**Task to carry out:** Output the following records line for line, with no changes.

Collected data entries
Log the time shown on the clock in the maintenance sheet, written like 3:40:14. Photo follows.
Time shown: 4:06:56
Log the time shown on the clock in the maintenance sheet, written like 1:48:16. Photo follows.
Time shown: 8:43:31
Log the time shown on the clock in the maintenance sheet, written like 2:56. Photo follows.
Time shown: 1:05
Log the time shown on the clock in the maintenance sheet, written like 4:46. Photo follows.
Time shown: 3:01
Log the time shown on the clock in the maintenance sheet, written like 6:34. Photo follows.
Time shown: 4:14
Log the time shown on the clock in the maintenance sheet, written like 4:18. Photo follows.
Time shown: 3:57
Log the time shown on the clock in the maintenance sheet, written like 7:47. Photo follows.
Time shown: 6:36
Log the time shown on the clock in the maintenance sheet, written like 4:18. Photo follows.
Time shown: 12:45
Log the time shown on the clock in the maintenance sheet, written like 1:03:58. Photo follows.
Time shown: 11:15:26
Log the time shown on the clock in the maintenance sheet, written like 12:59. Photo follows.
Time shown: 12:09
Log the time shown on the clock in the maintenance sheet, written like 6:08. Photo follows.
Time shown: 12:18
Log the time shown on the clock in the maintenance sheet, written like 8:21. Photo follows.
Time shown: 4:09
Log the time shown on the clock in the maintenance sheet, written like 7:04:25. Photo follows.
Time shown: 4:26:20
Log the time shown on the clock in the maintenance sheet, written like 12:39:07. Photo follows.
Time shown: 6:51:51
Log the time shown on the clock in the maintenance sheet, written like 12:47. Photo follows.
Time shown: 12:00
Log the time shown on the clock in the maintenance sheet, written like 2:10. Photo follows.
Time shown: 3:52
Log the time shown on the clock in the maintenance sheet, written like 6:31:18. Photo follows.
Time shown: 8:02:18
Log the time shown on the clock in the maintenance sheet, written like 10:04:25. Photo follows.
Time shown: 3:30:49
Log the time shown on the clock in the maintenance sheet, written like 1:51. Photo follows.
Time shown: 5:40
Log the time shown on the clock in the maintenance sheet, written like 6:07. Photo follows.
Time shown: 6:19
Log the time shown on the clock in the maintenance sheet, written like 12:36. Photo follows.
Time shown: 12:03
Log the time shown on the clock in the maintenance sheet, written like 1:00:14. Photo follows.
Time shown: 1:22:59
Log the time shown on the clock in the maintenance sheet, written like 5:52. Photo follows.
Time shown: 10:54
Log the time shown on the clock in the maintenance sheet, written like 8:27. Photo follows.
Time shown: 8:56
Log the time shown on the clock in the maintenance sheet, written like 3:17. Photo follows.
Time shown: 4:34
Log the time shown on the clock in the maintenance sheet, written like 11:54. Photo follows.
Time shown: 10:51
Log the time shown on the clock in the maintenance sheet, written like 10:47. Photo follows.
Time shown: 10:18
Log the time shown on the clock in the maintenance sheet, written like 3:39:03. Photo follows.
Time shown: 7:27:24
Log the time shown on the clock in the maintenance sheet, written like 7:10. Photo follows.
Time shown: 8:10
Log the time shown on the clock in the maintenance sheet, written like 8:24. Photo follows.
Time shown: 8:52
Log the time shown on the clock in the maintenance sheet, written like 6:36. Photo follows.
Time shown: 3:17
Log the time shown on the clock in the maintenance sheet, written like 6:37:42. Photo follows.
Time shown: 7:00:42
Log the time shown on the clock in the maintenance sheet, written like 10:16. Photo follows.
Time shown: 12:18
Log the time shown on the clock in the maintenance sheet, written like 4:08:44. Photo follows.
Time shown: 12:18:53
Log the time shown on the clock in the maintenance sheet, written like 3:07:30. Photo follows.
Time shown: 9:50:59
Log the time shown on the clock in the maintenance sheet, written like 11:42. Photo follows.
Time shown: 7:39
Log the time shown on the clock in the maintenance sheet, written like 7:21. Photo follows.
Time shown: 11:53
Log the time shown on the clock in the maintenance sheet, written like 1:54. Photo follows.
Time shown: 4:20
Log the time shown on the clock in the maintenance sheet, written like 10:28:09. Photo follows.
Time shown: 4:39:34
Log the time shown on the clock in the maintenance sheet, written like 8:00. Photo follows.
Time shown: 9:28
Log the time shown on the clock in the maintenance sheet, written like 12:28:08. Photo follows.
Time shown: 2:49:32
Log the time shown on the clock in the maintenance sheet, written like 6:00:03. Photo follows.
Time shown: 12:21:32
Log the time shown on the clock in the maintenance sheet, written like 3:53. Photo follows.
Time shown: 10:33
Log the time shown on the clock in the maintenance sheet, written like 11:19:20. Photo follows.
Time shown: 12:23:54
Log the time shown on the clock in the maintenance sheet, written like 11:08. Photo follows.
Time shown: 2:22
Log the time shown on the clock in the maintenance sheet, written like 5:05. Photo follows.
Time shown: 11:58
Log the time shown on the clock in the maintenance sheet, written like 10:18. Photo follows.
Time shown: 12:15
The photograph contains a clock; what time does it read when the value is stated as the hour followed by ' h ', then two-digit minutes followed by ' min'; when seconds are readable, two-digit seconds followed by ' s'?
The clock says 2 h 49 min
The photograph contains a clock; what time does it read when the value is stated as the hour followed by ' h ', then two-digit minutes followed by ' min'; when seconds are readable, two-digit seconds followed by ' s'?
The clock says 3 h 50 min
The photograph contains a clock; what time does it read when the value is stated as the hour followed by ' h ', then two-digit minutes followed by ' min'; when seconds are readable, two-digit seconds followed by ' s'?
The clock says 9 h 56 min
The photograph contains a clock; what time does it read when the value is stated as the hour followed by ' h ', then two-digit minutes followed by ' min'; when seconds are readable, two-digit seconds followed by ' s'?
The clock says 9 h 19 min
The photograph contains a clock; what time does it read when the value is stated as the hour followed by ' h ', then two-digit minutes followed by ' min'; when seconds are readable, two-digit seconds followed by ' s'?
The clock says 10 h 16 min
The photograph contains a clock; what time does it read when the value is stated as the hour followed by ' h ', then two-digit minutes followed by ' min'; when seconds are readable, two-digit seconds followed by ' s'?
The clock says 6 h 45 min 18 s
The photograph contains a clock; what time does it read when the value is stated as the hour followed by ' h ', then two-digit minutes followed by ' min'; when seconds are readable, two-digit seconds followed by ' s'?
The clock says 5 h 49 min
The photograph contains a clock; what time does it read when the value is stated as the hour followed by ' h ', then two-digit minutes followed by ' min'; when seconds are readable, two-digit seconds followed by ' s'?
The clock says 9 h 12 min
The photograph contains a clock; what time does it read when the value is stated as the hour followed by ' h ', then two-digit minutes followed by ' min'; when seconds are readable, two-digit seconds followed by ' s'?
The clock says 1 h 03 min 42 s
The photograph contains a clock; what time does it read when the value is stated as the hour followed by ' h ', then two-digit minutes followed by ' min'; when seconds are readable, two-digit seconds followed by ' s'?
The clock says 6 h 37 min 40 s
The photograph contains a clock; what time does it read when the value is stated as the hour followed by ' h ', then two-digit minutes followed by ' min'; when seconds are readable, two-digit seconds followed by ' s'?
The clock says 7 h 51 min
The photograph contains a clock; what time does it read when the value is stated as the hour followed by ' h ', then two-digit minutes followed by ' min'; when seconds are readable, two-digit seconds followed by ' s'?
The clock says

**Response to the exercise:**
Log the time shown on the clock in the maintenance sheet, written like 3:40:14. Photo follows.
Time shown: 4:06:56
Log the time shown on the clock in the maintenance sheet, written like 1:48:16. Photo follows.
Time shown: 8:43:31
Log the time shown on the clock in the maintenance sheet, written like 2:56. Photo follows.
Time shown: 1:05
Log the time shown on the clock in the maintenance sheet, written like 4:46. Photo follows.
Time shown: 3:01
Log the time shown on the clock in the maintenance sheet, written like 6:34. Photo follows.
Time shown: 4:14
Log the time shown on the clock in the maintenance sheet, written like 4:18. Photo follows.
Time shown: 3:57
Log the time shown on the clock in the maintenance sheet, written like 7:47. Photo follows.
Time shown: 6:36
Log the time shown on the clock in the maintenance sheet, written like 4:18. Photo follows.
Time shown: 12:45
Log the time shown on the clock in the maintenance sheet, written like 1:03:58. Photo follows.
Time shown: 11:15:26
Log the time shown on the clock in the maintenance sheet, written like 12:59. Photo follows.
Time shown: 12:09
Log the time shown on the clock in the maintenance sheet, written like 6:08. Photo follows.
Time shown: 12:18
Log the time shown on the clock in the maintenance sheet, written like 8:21. Photo follows.
Time shown: 4:09
Log the time shown on the clock in the maintenance sheet, written like 7:04:25. Photo follows.
Time shown: 4:26:20
Log the time shown on the clock in the maintenance sheet, written like 12:39:07. Photo follows.
Time shown: 6:51:51
Log the time shown on the clock in the maintenance sheet, written like 12:47. Photo follows.
Time shown: 12:00
Log the time shown on the clock in the maintenance sheet, written like 2:10. Photo follows.
Time shown: 3:52
Log the time shown on the clock in the maintenance sheet, written like 6:31:18. Photo follows.
Time shown: 8:02:18
Log the time shown on the clock in the maintenance sheet, written like 10:04:25. Photo follows.
Time shown: 3:30:49
Log the time shown on the clock in the maintenance sheet, written like 1:51. Photo follows.
Time shown: 5:40
Log the time shown on the clock in the maintenance sheet, written like 6:07. Photo follows.
Time shown: 6:19
Log the time shown on the clock in the maintenance sheet, written like 12:36. Photo follows.
Time shown: 12:03
Log the time shown on the clock in the maintenance sheet, written like 1:00:14. Photo follows.
Time shown: 1:22:59
Log the time shown on the clock in the maintenance sheet, written like 5:52. Photo follows.
Time shown: 10:54
Log the time shown on the clock in the maintenance sheet, written like 8:27. Photo follows.
Time shown: 8:56
Log the time shown on the clock in the maintenance sheet, written like 3:17. Photo follows.
Time shown: 4:34
Log the time shown on the clock in the maintenance sheet, written like 11:54. Photo follows.
Time shown: 10:51
Log the time shown on the clock in the maintenance sheet, written like 10:47. Photo follows.
Time shown: 10:18
Log the time shown on the clock in the maintenance sheet, written like 3:39:03. Photo follows.
Time shown: 7:27:24
Log the time shown on the clock in the maintenance sheet, written like 7:10. Photo follows.
Time shown: 8:10
Log the time shown on the clock in the maintenance sheet, written like 8:24. Photo follows.
Time shown: 8:52
Log the time shown on the clock in the maintenance sheet, written like 6:36. Photo follows.
Time shown: 3:17
Log the time shown on the clock in the maintenance sheet, written like 6:37:42. Photo follows.
Time shown: 7:00:42
Log the time shown on the clock in the maintenance sheet, written like 10:16. Photo follows.
Time shown: 12:18
Log the time shown on the clock in the maintenance sheet, written like 4:08:44. Photo follows.
Time shown: 12:18:53
Log the time shown on the clock in the maintenance sheet, written like 3:07:30. Photo follows.
Time shown: 9:50:59
Log the time shown on the clock in the maintenance sheet, written like 11:42. Photo follows.
Time shown: 7:39
Log the time shown on the clock in the maintenance sheet, written like 7:21. Photo follows.
Time shown: 11:53
Log the time shown on the clock in the maintenance sheet, written like 1:54. Photo follows.
Time shown: 4:20
Log the time shown on the clock in the maintenance sheet, written like 10:28:09. Photo follows.
Time shown: 4:39:34
Log the time shown on the clock in the maintenance sheet, written like 8:00. Photo follows.
Time shown: 9:28
Log the time shown on the clock in the maintenance sheet, written like 12:28:08. Photo follows.
Time shown: 2:49:32
Log the time shown on the clock in the maintenance sheet, written like 6:00:03. Photo follows.
Time shown: 12:21:32
Log the time shown on the clock in the maintenance sheet, written like 3:53. Photo follows.
Time shown: 10:33
Log the time shown on the clock in the maintenance sheet, written like 11:19:20. Photo follows.
Time shown: 12:23:54
Log the time shown on the clock in the maintenance sheet, written like 11:08. Photo follows.
Time shown: 2:22
Log the time shown on the clock in the maintenance sheet, written like 5:05. Photo follows.
Time shown: 11:58
Log the time shown on the clock in the maintenance sheet, written like 10:18. Photo follows.
Time shown: 12:15
The photograph contains a clock; what time does it read when the value is stated as the hour followed by ' h ', then two-digit minutes followed by ' min'; when seconds are readable, two-digit seconds followed by ' s'?
The clock says 2 h 49 min
The photograph contains a clock; what time does it read when the value is stated as the hour followed by ' h ', then two-digit minutes followed by ' min'; when seconds are readable, two-digit seconds followed by ' s'?
The clock says 3 h 50 min
The photograph contains a clock; what time does it read when the value is stated as the hour followed by ' h ', then two-digit minutes followed by ' min'; when seconds are readable, two-digit seconds followed by ' s'?
The clock says 9 h 56 min
The photograph contains a clock; what time does it read when the value is stated as the hour followed by ' h ', then two-digit minutes followed by ' min'; when seconds are readable, two-digit seconds followed by ' s'?
The clock says 9 h 19 min
The photograph contains a clock; what time does it read when the value is stated as the hour followed by ' h ', then two-digit minutes followed by ' min'; when seconds are readable, two-digit seconds followed by ' s'?
The clock says 10 h 16 min
The photograph contains a clock; what time does it read when the value is stated as the hour followed by ' h ', then two-digit minutes followed by ' min'; when seconds are readable, two-digit seconds followed by ' s'?
The clock says 6 h 45 min 18 s
The photograph contains a clock; what time does it read when the value is stated as the hour followed by ' h ', then two-digit minutes followed by ' min'; when seconds are readable, two-digit seconds followed by ' s'?
The clock says 5 h 49 min
The photograph contains a clock; what time does it read when the value is stated as the hour followed by ' h ', then two-digit minutes followed by ' min'; when seconds are readable, two-digit seconds followed by ' s'?
The clock says 9 h 12 min
The photograph contains a clock; what time does it read when the value is stated as the hour followed by ' h ', then two-digit minutes followed by ' min'; when seconds are readable, two-digit seconds followed by ' s'?
The clock says 1 h 03 min 42 s
The photograph contains a clock; what time does it read when the value is stated as the hour followed by ' h ', then two-digit minutes followed by ' min'; when seconds are readable, two-digit seconds followed by ' s'?
The clock says 6 h 37 min 40 s
The photograph contains a clock; what time does it read when the value is stated as the hour followed by ' h ', then two-digit minutes followed by ' min'; when seconds are readable, two-digit seconds followed by ' s'?
The clock says 7 h 51 min
The photograph contains a clock; what time does it read when the value is stated as the hour followed by ' h ', then two-digit minutes followed by ' min'; when seconds are readable, two-digit seconds followed by ' s'?
The clock says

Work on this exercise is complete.